How about patents? While software that does a task in a particular way can be patented in the same way as a machine that does a particular task, the API just describes the knobs on the machine that operators have to twiddle. APIs transfer information, they don't transform it — and transformation is a central concept in patent law.

Software vs APIs

So: you can copyright a document or a piece of software that defines or implements an API, but that isn't the API itself. You can patent the methods in the software that uses the API, but the API itself is not part of the protected scheme and doesn't have any protection in its own right.

These are pivotal distinctions, because they prevent someone who invents an API from controlling all uses of it. You don't get to collect money every time someone sells software that uses the API, and you don't get to stop people who want to write software for your system but who don't want to enter into a commercial partnership. Other people can write compatible software without your permission.

Even at the peak of Microsoft's domination of desktop IT, people could and did write alternative operating systems that duplicated MS-DOS and Windows's API, and Microsoft couldn't legally stop them (although that didn't stop it trying alternatives). Which was just as well: the MS-DOS API was deliberately under-documented and lacked key features. You had to add those features for certain classes of software, such as networking, and to do that you had to replicate and take over aspects of the API. Without that ability, that software could not work.

APIs transfer information, they don't transform it — and transformation is a central concept in patent law.

And that's before the very basic idea that to use an operating system — or indeed, any shared software — you need to include at least some of the API standard in your application. It's what it's there for. While Microsoft, or indeed any proprietary software company, would very much like to be able to charge developers every time they distribute an application, APIs don't figure in the legally enforceable ways this can be done.

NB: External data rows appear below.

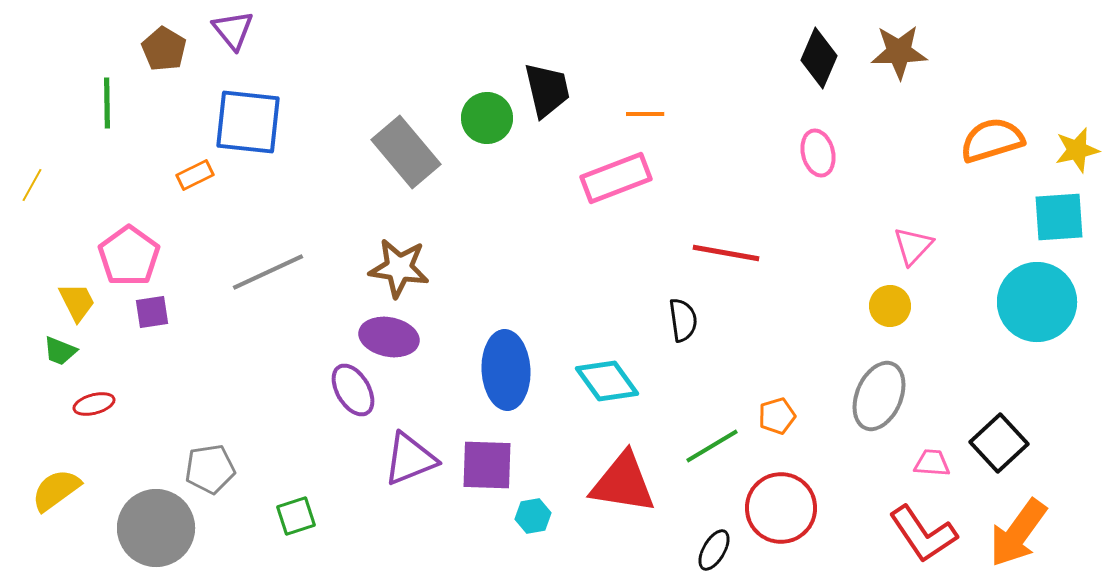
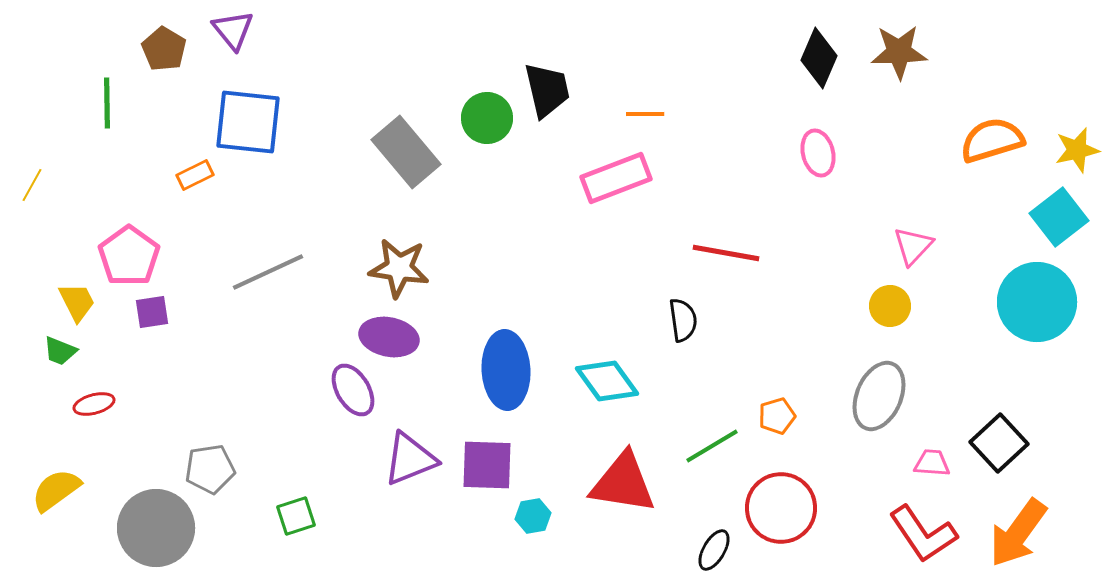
cyan square at (1059, 217): rotated 34 degrees counterclockwise
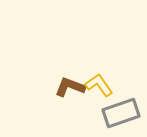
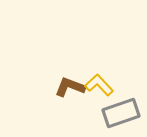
yellow L-shape: rotated 8 degrees counterclockwise
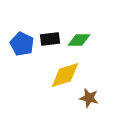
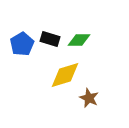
black rectangle: rotated 24 degrees clockwise
blue pentagon: rotated 15 degrees clockwise
brown star: rotated 12 degrees clockwise
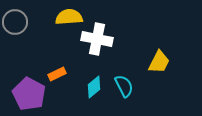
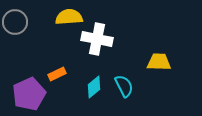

This has led to much greater diversity and much more freedom for developers, and has encouraged competition. In cases where companies attempt to restrict competition through interface control, such as IBM's battles in the 1970s with peripheral makers, such behaviour was found unacceptable by the US courts. Given the degree to which computer companies have borrowed each other's APIs, this has been to the good of all.

It's unlikely that Oracle will prevail with its API claims; unlikely, but not impossible. You just can't tell what will happen in court. But if APIs are added to the armoury of IP litigation, we'll be looking at a lot more court cases and a lot less freedom. That may not seem like a win for anyone.